About that holey side seam – again, lack of planning.  If I had drawn out what this design would look like, given the number of rows I was making between the straps and under the arms, I would have seen this row clash where the side seam was going to go.  It was a low column and a low column…. (More bad art, but you get the idea):


…instead of this (a high and a low column next to each other, meshing together like they did for the rest of the tank top):


To make them mesh, it would have required adding a row, or removing a row.  This can mean changing hook or yarn size, or it can mean adding rows and making a tank top with a little more give.  You can see if this can work by drawing all of this out and planning in advance.  You don’t need to be a major artist, just drawing rough circles in the place where they’d be will let you see how it will come out.  You will probably need to swatch or at least just make the first row so you can get an idea of how many motifs you’ll need to draw where.
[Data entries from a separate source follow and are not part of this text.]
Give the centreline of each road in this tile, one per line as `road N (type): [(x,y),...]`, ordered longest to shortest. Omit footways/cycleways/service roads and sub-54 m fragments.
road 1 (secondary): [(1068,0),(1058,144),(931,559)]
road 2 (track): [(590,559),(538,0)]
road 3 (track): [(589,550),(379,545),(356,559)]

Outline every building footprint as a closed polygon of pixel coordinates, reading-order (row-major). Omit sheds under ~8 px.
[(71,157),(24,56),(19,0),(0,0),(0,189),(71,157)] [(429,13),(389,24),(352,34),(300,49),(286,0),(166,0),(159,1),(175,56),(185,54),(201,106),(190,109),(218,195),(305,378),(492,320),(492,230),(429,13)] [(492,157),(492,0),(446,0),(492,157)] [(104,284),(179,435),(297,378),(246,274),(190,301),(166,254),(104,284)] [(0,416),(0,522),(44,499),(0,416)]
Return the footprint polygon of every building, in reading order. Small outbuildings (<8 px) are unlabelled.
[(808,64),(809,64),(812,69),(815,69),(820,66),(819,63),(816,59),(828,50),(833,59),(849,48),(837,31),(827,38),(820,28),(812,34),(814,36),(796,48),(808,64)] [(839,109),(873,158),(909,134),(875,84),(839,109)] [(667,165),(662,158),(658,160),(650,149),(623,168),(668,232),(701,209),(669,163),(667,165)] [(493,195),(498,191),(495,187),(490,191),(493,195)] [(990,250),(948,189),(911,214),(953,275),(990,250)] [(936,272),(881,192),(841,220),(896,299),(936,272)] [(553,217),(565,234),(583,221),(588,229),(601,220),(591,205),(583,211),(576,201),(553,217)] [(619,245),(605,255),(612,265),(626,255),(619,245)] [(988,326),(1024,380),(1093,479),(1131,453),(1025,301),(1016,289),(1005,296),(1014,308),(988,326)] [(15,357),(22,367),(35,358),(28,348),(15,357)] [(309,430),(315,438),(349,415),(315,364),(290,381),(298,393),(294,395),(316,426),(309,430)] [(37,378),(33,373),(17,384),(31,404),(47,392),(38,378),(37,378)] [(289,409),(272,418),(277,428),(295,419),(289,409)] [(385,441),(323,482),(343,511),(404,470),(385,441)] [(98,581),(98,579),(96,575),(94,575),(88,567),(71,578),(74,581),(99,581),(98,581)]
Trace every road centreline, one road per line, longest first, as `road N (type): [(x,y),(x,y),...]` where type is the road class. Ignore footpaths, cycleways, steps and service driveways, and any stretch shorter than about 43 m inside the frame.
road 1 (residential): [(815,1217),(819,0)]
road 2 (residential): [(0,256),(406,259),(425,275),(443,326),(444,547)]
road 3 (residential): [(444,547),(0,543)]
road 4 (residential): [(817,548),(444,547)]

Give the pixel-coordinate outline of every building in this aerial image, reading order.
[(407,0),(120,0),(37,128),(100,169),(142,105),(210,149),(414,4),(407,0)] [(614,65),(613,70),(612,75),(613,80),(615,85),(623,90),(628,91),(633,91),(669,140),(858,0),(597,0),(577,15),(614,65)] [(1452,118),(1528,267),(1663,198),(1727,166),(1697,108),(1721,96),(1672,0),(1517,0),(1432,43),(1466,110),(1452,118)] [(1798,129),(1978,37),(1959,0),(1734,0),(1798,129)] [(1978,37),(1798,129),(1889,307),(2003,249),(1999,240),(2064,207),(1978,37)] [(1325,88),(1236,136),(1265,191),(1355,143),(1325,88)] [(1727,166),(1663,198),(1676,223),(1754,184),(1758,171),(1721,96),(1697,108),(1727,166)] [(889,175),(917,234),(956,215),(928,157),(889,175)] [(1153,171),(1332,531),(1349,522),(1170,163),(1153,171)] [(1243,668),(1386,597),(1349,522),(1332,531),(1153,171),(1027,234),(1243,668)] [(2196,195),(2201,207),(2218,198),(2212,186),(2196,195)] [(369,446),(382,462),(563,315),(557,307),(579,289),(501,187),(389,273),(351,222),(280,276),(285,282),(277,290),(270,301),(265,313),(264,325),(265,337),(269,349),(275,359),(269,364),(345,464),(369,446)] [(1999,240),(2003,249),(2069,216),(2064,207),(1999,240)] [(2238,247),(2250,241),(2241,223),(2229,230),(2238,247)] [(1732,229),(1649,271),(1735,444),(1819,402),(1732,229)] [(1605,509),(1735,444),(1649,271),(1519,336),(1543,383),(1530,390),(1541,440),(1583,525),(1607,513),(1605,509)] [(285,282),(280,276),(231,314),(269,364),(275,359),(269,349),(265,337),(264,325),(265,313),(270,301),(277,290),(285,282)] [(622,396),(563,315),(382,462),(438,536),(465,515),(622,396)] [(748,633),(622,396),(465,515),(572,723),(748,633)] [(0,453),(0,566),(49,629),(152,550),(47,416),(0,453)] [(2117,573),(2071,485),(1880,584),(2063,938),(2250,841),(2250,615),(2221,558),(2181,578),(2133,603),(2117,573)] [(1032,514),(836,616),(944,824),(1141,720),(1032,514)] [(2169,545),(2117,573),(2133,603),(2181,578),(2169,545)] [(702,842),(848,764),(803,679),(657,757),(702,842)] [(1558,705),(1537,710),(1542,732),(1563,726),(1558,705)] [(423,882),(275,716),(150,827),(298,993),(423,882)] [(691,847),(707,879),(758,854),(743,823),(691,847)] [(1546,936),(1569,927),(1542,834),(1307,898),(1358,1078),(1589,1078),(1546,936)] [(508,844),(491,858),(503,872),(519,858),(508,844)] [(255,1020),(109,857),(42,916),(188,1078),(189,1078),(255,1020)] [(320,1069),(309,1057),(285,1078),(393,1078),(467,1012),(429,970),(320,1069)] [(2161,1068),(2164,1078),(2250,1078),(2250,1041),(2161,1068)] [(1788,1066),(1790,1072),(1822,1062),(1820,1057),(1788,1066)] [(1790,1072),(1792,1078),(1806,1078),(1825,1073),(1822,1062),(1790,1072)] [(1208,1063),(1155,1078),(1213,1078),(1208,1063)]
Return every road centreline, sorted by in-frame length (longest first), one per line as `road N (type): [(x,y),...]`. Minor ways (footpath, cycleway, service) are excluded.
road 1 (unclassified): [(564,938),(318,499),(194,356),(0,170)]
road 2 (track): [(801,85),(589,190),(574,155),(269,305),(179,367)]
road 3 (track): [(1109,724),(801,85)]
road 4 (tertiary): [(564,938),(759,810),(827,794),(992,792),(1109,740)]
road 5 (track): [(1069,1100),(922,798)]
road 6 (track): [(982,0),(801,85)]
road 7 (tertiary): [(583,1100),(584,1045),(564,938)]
About seamless crochet for anyone who may not already know it:  If you aren’t familiar with this technique, so far all of the seamless crochet I’ve seen consists of making a long chain, then working upwards on it to complete one motif, then moving on to the next motif by making a long chain, leaving off much of the outer edge on all.  Once you have a row of motifs, you then work back up the row doing the outer edge on the top halves where you left it off.  You still leave some outer edge off of the beginning motif because when the whole shirt is done, you will work that last edge of all of the rows as one.  For my tank top, each row is worked upward, then down, (vertically), and the last outer edge was the bottom hem at the hip.

Charts are very helpful because they show you exactly how much to work on each motif and when, which gets it to come out looking good.

CrochetConinuousMotifBookI used the above yarn and followed a chart from this book, putting my motifs into a tank top shape.  I do not speak Chinese, but you only need to follow the pictures.  In the handful of continuous crochet charts I’ve seen, the starting chain is always in blue, you do black next, then do dark pink last.   Some charts use purple for the very last finishing outer edge (though not in this book, both are dark pink.)  You can usually find this book in Chinese or Japanese on Amazon by searching for continuous crochet, and you can of course also find books in English.

For more on continuous crochet, see part 2 here, where I make a different style of tank top.

Book reference: Continuous Crochet Motif 60. Nihon Vogue-Sha. 2009.  ISBN-10: 9866817466.  I used design #2 for this tank top, pg. 9.

Yarn: Red Heart Shimmer in “Purple”. Art E763, Col 1536.